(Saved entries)
________

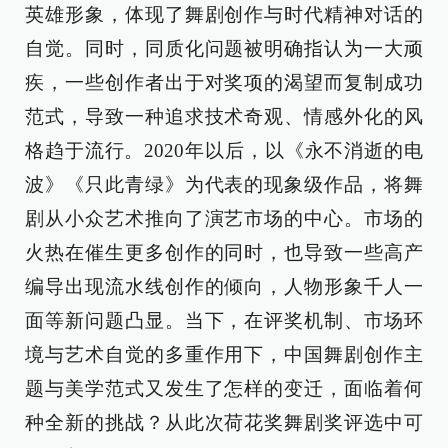
英雄形象，体现了舞剧创作与时代精神对话的
自觉。同时，同质化问题被明确指认为一大顽
疾，一些创作者出于对奖项的渴望而复制成功
范式，导致一种追求技术奇观、情感外化的风
格趋于流行。2020年以后，以《永不消逝的电
波》《只此青绿》为代表的现象级作品，将舞
剧从小众艺术推向了演艺市场的中心。市场的
火热在催生更多创作的同时，也导致一些高产
编导出现流水线创作的倾向，人物形象千人一
面等新问题凸显。当下，在评奖机制、市场环
境与艺术自觉的多重作用下，中国舞剧创作主
题与美学范式又发生了怎样的变迁，面临着何
种全新的挑战？从此次荷花奖舞剧奖评选中可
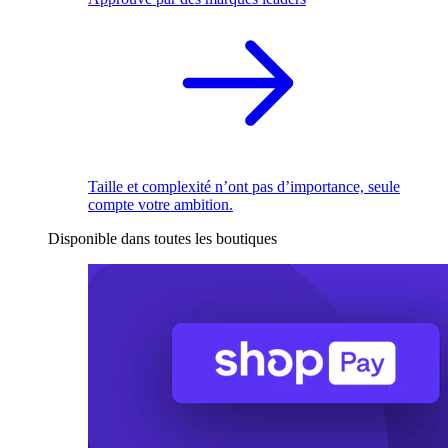
Taille et complexité n’ont pas d’importance, seule
compte votre ambition.
Disponible dans toutes les boutiques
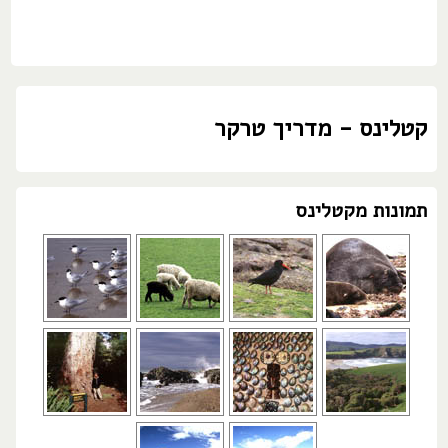
קטלינס - מדריך טרקר
תמונות מקטלינס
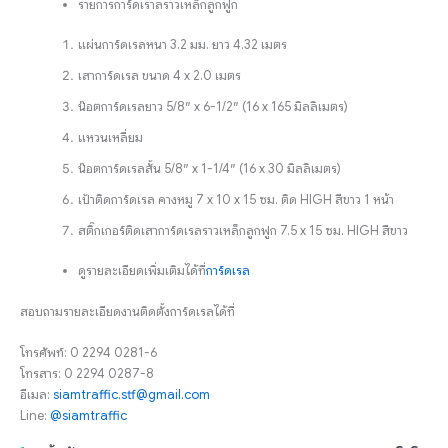
รายการการ์ดเราลราวเหล็กลูกฟูก
แผ่นการ์ดเรลหนา 3.2 มม. ยาว 4.32 เมตร
เสาการ์ดเรล ขนาด 4 x 2.0 เมตร
น๊อตการ์ดเรลยาว 5/8″ x 6-1/2″ (16 x 165 มิลลิเมตร)
แหวนเหลี่ยม
น๊อตการ์ดเรลสั้น 5/8″ x 1-1/4″ (16 x 30 มิลลิเมตร)
เป้าติดการ์ดเรล คางหมู 7 x 10 x 15 ซม. ติด HIGH สีขาว 1 หน้า
สติ๊กเกอร์ติดเสาการ์ดเรลราวเหล็กลูกฟูก 7.5 x 15 ซม. HIGH สีขาว
ดูรายละเอียดเพิ่มเติมได้ที่
การ์ดเรล
สอบถามรายละเอียดงานติดตั้งการ์ดเรลได้ที่
โทรศัพท์: 0 2294 0281-6
โทรสาร: 0 2294 0287-8
อีเมล:
siamtraffic.stf@gmail.com
Line:
@siamtraffic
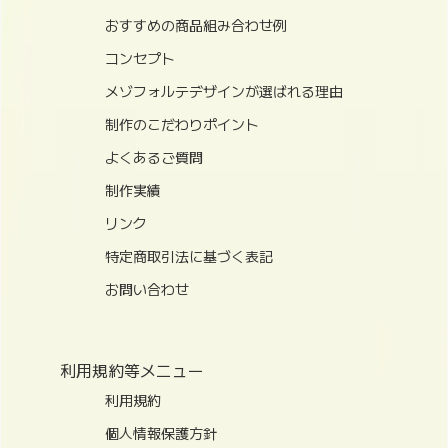
おすすめの商品組み合わせ例
コンセプト
メゾフォルテデザインが選ばれる理由
制作のこだわりポイント
よくあるご質問
制作実績
リンク
特定商取引法に基づく表記
お問い合わせ
利用規約等メニュー
利用規約
個人情報保護方針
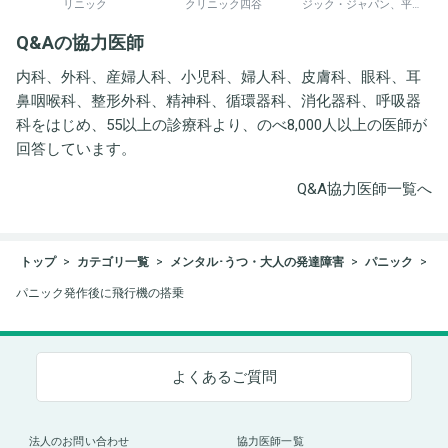
リニック
クリニック四谷
ジック・ジャパン、平野
井労働衛生コンサルタン
Q&Aの協力医師
ト事務所
内科、外科、産婦人科、小児科、婦人科、皮膚科、眼科、耳
鼻咽喉科、整形外科、精神科、循環器科、消化器科、呼吸器
科をはじめ、55以上の診療科より、のべ8,000人以上の医師が
回答しています。
Q&A協力医師一覧へ
トップ
カテゴリ一覧
メンタル･うつ・大人の発達障害
パニック
パニック発作後に飛行機の搭乗
よくあるご質問
法人のお問い合わせ
協力医師一覧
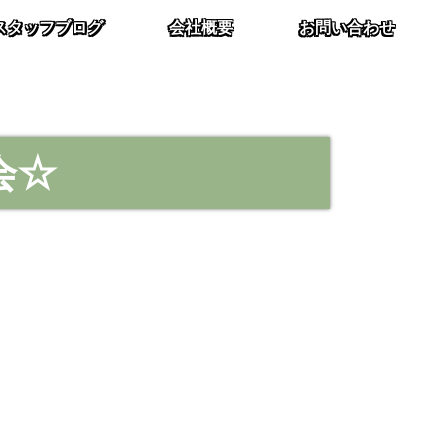
スタッフブログ
会社概要
お問い合わせ
会☆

________

- PROBLEM TO SOLVE -
An exact transcription is needed, covering the line with "メンタル･うつ・大人の発達障害" and every line after it to the end of the entries, but not the pictures.

- WRITTEN ANSWER -
メンタル･うつ・大人の発達障害
パニック
パニック発作後に飛行機の搭乗
よくあるご質問
法人のお問い合わせ
協力医師一覧
スタッフブログ
会社概要
お問い合わせ
会☆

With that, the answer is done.